Directive: Please reproduce the data starting at the line containing "#### 10. **Benefits & Welfare** (既存フィールド拡張)" and ending at the line containing "### 规则的复数名词", swapping "Stock options" for "Share options" and leaving everything else unchanged.

Top of Data in this exercise

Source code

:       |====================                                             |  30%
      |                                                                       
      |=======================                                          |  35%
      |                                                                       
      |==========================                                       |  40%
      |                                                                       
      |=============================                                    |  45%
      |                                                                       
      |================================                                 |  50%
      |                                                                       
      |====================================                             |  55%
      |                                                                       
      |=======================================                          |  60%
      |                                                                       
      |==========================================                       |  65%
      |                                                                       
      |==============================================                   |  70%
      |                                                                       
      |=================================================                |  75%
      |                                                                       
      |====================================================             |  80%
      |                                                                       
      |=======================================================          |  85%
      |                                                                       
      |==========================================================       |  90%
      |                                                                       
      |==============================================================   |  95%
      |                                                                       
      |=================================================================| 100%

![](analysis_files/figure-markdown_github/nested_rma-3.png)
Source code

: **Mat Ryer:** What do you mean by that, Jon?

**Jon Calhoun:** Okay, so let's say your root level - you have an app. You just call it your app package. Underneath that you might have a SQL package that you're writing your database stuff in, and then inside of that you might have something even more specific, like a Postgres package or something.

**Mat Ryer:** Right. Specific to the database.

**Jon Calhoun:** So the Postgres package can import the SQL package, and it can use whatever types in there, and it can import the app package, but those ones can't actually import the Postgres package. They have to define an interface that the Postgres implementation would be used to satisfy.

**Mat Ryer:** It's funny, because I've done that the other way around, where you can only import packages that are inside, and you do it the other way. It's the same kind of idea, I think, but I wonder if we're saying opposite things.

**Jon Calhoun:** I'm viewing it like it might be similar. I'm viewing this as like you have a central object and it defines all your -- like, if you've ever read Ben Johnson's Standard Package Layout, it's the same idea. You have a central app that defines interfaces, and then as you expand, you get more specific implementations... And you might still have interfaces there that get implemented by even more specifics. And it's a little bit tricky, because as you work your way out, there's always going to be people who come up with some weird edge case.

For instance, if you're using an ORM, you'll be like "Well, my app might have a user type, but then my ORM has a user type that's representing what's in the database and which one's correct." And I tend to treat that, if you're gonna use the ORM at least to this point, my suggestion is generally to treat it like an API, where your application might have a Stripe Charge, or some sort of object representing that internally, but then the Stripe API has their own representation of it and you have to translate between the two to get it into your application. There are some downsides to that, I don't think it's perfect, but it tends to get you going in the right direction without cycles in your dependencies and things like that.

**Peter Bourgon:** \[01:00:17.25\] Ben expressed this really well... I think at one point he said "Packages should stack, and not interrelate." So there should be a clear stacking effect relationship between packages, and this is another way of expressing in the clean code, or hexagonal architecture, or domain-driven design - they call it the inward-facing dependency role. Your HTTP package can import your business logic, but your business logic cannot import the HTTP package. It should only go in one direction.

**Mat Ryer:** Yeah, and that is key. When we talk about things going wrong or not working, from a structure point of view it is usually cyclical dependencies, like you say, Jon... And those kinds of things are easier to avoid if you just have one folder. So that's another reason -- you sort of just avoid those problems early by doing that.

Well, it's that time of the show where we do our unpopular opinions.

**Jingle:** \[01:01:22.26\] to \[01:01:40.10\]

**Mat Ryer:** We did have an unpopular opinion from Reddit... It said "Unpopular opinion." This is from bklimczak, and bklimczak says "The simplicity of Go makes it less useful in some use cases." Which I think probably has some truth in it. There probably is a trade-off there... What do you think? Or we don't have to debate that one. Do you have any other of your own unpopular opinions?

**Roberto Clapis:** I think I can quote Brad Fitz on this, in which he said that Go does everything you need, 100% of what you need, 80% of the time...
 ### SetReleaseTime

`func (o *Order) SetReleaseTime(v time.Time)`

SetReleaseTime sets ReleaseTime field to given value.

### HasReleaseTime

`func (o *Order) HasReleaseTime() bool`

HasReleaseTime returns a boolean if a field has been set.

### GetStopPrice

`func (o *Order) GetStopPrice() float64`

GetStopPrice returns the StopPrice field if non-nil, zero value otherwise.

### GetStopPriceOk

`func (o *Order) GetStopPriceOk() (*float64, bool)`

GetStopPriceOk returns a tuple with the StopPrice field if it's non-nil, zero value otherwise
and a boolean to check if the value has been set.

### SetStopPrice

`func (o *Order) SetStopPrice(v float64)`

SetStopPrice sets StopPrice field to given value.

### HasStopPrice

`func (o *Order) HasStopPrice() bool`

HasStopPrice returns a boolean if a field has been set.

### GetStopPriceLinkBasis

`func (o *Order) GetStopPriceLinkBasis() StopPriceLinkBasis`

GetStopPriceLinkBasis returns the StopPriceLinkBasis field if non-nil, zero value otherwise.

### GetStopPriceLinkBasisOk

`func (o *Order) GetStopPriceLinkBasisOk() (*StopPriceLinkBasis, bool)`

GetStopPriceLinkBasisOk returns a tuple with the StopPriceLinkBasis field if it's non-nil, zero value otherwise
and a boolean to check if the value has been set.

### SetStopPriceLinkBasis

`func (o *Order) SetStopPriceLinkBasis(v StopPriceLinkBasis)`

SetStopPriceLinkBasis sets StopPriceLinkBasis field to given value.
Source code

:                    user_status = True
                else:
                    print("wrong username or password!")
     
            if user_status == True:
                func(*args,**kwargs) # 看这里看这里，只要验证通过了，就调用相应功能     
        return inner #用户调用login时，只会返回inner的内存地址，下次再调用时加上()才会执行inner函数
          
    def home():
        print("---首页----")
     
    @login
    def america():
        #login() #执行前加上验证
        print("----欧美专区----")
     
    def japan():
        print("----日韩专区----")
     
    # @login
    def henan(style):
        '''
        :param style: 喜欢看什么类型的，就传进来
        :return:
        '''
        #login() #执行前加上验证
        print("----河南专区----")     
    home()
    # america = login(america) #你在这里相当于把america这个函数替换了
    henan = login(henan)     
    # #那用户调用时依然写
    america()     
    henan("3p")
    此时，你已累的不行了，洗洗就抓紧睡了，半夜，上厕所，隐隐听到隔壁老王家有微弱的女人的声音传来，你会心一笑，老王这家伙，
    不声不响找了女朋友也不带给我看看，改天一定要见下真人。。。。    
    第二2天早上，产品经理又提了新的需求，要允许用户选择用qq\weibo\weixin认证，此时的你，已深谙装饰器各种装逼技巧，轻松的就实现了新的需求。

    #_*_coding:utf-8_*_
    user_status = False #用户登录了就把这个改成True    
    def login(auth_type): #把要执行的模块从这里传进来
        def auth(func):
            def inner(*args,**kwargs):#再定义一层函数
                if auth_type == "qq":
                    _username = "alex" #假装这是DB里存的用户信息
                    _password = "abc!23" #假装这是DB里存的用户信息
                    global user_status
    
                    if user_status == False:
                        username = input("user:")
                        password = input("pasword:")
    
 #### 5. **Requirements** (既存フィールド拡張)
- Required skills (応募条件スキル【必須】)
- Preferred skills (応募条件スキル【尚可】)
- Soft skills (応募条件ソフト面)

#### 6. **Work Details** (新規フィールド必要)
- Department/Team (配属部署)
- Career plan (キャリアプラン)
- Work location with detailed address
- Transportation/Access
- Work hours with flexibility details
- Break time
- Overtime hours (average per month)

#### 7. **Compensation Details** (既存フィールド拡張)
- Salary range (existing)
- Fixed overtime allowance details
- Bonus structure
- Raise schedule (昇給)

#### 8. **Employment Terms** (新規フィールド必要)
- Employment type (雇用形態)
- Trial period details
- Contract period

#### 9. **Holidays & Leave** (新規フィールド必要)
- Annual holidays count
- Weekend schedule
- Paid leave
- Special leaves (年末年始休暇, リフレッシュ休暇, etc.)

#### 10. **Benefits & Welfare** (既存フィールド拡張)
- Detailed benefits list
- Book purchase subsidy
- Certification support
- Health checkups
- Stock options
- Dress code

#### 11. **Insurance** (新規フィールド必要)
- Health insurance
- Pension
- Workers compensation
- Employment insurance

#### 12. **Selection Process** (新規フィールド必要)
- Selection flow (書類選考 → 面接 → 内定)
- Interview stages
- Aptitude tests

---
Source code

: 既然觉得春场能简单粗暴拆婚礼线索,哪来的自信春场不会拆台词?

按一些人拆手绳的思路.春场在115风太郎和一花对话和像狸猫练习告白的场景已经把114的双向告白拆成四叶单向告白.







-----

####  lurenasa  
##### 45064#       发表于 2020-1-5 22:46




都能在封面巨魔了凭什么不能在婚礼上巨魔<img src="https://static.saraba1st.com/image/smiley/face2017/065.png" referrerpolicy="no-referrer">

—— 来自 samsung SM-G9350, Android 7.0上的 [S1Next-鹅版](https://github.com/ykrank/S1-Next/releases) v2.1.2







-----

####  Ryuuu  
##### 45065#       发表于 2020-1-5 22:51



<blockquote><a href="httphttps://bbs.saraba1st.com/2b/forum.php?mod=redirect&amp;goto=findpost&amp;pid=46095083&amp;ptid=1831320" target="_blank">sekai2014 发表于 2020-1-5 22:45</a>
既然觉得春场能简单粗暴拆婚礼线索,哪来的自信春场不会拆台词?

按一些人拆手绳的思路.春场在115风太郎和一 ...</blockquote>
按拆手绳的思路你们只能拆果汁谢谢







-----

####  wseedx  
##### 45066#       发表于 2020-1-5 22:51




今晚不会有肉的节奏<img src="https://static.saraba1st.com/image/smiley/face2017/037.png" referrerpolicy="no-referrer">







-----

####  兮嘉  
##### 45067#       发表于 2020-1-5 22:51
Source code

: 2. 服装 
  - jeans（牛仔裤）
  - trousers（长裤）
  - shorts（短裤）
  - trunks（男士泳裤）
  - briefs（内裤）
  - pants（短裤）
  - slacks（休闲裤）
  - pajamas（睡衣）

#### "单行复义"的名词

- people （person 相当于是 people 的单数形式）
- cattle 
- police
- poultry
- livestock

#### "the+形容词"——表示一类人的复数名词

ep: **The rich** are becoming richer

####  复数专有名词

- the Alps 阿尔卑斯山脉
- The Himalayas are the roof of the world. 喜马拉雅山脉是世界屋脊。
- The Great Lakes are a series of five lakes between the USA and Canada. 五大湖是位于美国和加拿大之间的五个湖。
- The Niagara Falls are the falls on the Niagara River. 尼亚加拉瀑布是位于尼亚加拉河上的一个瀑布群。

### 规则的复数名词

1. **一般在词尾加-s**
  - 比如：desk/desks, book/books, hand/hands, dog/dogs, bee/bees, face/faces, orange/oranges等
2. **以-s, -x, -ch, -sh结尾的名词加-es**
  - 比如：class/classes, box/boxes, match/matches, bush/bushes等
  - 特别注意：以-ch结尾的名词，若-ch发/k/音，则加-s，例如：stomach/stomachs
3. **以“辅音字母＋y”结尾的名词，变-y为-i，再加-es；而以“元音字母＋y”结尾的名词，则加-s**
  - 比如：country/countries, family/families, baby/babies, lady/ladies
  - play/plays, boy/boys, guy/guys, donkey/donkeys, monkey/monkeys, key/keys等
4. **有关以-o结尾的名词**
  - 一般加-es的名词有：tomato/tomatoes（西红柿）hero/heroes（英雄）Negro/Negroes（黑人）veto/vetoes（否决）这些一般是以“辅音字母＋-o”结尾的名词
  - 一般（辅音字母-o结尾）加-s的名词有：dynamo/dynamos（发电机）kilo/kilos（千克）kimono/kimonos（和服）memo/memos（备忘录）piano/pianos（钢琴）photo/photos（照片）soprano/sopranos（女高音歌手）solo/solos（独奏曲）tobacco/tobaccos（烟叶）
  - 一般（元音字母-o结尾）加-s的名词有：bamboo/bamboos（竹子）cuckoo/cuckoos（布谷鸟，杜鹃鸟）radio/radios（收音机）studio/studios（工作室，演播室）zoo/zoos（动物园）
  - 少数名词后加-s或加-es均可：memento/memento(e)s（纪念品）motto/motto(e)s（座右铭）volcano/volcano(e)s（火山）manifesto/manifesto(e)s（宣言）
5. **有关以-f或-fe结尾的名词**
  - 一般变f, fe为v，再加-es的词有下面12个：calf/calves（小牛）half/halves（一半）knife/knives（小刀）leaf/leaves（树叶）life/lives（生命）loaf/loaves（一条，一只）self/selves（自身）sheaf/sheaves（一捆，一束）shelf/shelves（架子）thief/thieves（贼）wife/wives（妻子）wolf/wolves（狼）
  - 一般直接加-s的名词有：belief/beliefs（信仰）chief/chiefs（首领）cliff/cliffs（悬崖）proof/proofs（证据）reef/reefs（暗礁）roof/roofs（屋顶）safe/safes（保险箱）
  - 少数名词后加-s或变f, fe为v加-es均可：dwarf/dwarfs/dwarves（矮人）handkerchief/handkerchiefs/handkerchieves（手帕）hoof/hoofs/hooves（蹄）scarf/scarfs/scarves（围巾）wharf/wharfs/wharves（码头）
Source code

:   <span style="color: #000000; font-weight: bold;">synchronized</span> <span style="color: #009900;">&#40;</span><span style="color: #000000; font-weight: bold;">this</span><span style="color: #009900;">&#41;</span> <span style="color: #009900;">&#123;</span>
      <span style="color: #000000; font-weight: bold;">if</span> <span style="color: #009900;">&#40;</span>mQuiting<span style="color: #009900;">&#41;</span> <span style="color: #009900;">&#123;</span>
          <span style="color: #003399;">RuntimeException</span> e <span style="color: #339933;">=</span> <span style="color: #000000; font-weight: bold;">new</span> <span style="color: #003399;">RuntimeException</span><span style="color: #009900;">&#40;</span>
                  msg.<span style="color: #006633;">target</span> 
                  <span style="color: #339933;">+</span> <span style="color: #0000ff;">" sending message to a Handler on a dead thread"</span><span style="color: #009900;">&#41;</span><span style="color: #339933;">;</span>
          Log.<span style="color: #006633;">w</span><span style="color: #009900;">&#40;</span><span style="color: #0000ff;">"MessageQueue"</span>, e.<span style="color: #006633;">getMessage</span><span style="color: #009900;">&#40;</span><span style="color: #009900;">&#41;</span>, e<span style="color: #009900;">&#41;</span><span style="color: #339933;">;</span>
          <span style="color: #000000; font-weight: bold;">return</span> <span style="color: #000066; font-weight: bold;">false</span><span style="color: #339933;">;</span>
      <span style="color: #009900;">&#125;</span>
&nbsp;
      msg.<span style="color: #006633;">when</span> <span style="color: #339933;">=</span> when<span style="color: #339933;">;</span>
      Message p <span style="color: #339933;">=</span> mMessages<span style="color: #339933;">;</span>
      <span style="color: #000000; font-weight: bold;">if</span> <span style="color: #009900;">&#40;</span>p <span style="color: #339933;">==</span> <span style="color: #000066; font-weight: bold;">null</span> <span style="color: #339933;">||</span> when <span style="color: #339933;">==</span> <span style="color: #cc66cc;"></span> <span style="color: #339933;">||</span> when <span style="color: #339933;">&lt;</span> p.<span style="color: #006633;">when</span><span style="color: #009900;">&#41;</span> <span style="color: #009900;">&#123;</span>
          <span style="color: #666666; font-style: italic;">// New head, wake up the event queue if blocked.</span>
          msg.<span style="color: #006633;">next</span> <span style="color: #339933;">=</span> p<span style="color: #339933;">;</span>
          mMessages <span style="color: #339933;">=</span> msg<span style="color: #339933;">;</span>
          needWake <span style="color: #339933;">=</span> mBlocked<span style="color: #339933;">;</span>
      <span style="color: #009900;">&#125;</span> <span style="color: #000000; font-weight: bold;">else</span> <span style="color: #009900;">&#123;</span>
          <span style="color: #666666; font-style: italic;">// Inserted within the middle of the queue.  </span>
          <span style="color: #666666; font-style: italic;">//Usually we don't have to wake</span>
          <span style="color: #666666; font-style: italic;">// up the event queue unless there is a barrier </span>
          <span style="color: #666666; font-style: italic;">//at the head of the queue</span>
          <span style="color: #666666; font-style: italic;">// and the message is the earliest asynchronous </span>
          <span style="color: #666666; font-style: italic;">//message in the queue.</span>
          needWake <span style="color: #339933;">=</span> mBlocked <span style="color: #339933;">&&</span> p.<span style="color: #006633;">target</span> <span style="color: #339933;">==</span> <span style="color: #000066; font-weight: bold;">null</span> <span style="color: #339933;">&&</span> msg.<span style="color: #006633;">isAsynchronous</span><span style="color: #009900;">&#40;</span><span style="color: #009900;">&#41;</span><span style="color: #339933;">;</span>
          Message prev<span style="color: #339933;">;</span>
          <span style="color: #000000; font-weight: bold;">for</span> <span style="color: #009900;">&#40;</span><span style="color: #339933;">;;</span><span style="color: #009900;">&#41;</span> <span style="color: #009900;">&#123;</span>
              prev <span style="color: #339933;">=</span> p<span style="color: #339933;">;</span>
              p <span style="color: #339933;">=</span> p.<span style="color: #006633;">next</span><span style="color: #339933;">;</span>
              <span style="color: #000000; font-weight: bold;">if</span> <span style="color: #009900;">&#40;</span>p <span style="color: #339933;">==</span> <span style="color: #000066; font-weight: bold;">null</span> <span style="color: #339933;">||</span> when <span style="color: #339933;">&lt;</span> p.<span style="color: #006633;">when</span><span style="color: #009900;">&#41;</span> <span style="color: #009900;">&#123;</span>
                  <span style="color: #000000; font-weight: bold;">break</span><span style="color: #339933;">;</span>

Bottom of Data in this exercise

Answer section:
#### 10. **Benefits & Welfare** (既存フィールド拡張)
- Detailed benefits list
- Book purchase subsidy
- Certification support
- Health checkups
- Share options
- Dress code

#### 11. **Insurance** (新規フィールド必要)
- Health insurance
- Pension
- Workers compensation
- Employment insurance

#### 12. **Selection Process** (新規フィールド必要)
- Selection flow (書類選考 → 面接 → 内定)
- Interview stages
- Aptitude tests

---
Source code

: 既然觉得春场能简单粗暴拆婚礼线索,哪来的自信春场不会拆台词?

按一些人拆手绳的思路.春场在115风太郎和一花对话和像狸猫练习告白的场景已经把114的双向告白拆成四叶单向告白.







-----

####  lurenasa  
##### 45064#       发表于 2020-1-5 22:46




都能在封面巨魔了凭什么不能在婚礼上巨魔<img src="https://static.saraba1st.com/image/smiley/face2017/065.png" referrerpolicy="no-referrer">

—— 来自 samsung SM-G9350, Android 7.0上的 [S1Next-鹅版](https://github.com/ykrank/S1-Next/releases) v2.1.2







-----

####  Ryuuu  
##### 45065#       发表于 2020-1-5 22:51



<blockquote><a href="httphttps://bbs.saraba1st.com/2b/forum.php?mod=redirect&amp;goto=findpost&amp;pid=46095083&amp;ptid=1831320" target="_blank">sekai2014 发表于 2020-1-5 22:45</a>
既然觉得春场能简单粗暴拆婚礼线索,哪来的自信春场不会拆台词?

按一些人拆手绳的思路.春场在115风太郎和一 ...</blockquote>
按拆手绳的思路你们只能拆果汁谢谢







-----

####  wseedx  
##### 45066#       发表于 2020-1-5 22:51




今晚不会有肉的节奏<img src="https://static.saraba1st.com/image/smiley/face2017/037.png" referrerpolicy="no-referrer">







-----

####  兮嘉  
##### 45067#       发表于 2020-1-5 22:51
Source code

: 2. 服装 
  - jeans（牛仔裤）
  - trousers（长裤）
  - shorts（短裤）
  - trunks（男士泳裤）
  - briefs（内裤）
  - pants（短裤）
  - slacks（休闲裤）
  - pajamas（睡衣）

#### "单行复义"的名词

- people （person 相当于是 people 的单数形式）
- cattle 
- police
- poultry
- livestock

#### "the+形容词"——表示一类人的复数名词

ep: **The rich** are becoming richer

####  复数专有名词

- the Alps 阿尔卑斯山脉
- The Himalayas are the roof of the world. 喜马拉雅山脉是世界屋脊。
- The Great Lakes are a series of five lakes between the USA and Canada. 五大湖是位于美国和加拿大之间的五个湖。
- The Niagara Falls are the falls on the Niagara River. 尼亚加拉瀑布是位于尼亚加拉河上的一个瀑布群。

### 规则的复数名词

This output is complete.